Review | Nobody's Fool | 2018
It can be tough to be a Tyler Perry apologist in the face of films like Nobody's Fool. To be fair, nothing about Nobody's Fool feels like a Perry film - it feels like a substandard director-for-hire project that somehow ended up with Perry behind the camera. That's not the case here, unfortunately, Nobody's Fool is Perry's through and through; but it is completely devoid of the personality and charm that are often present even in Perry's most pedestrian works.
The problem here is that it doesn't seem like Perry can make up is mind as to what he wants Nobody's Fool to be. The catfishing plot-line is quickly dropped, segueing into a romantic comedy in which the stuck-up Danica can't get over her hang-ups about Frank's criminal past. Then, just when it appears to be coming to a close, it hits us with a totally unnecessary third act twist that not only derails the plot, it destroys any remaining sympathy we may have had for Danica. It's a clear attempt by Perry to subvert romantic comedy tropes in which a man gets to make mistake after mistake, only to be forgiven and taken back by the woman. But Danica is just too flawed and too arrogant to root for. She's the kind of character that would normally be a villain in Perry's films, yet here she is as a romantic lead that's impossible to root for or care about.

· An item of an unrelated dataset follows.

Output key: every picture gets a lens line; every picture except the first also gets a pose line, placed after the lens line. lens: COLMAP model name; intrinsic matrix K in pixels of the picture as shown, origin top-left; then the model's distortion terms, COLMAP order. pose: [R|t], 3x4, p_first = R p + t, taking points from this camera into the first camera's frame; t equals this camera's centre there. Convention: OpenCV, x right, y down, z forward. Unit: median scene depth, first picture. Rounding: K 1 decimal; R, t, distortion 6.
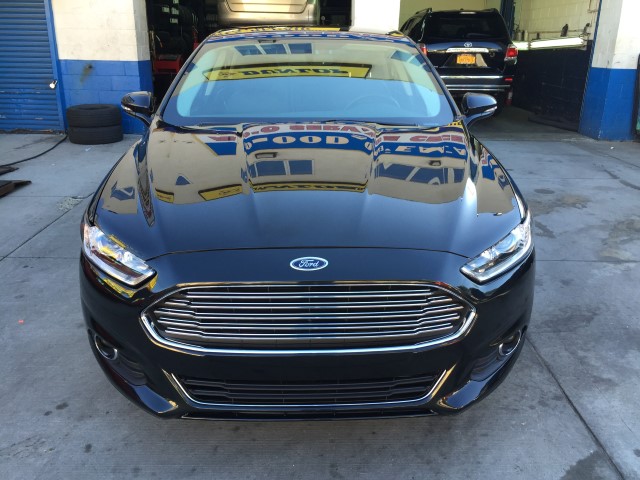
lens RADIAL K [[541.4, 0, 320.0], [0, 541.4, 240.0], [0, 0, 1]] dist [0.083825, -0.129248]
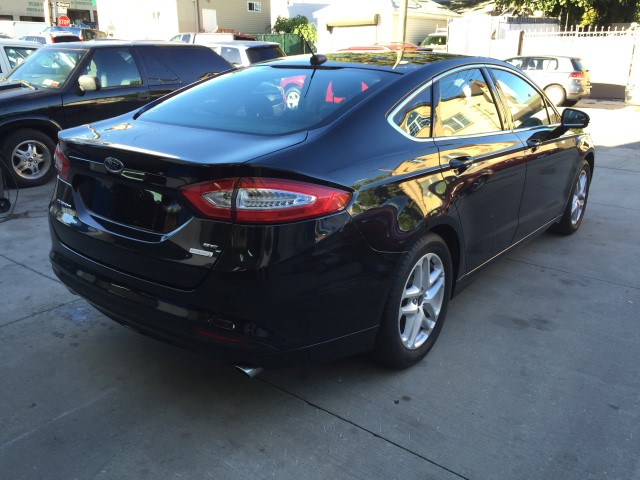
lens RADIAL K [[551.2, 0, 320.0], [0, 551.2, 240.0], [0, 0, 1]] dist [0.093956, -0.149439]
pose [[-0.780572, -0.202892, 0.591221, -0.965575], [0.205469, 0.810006, 0.549248, -1.169914], [-0.590331, 0.550205, -0.590580, 3.129393]]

The film is saved from complete oblivion by Haddish, but Perry's improvisational directorial style doesn't do her a lot of favors, giving her ample room to play, but her anarchic presence is often more than the film can handle. It's also got quite a bit more language and graphic sex than the typical Perry joint, which isn't in and of itself a problem, but it feels incongruous with Perry's style. It's as if he's trying to break out of the faith-based comedy mold that made him famous into something more edgy (see also his other 2018 film, Acrimony, where it felt more natural), but it just doesn't fit the film, coming across as a naked attempt to be more mainstream rather than serve the film. It may not feature some of the same instances of sloppy directing present in his last two films, Acrimony and Boo 2, but it's much more of a narrative mess - devoid of Perry's usual affable charm or melodramatic flair; and no amount of Haddish's spirited comedic patter can save it from itself.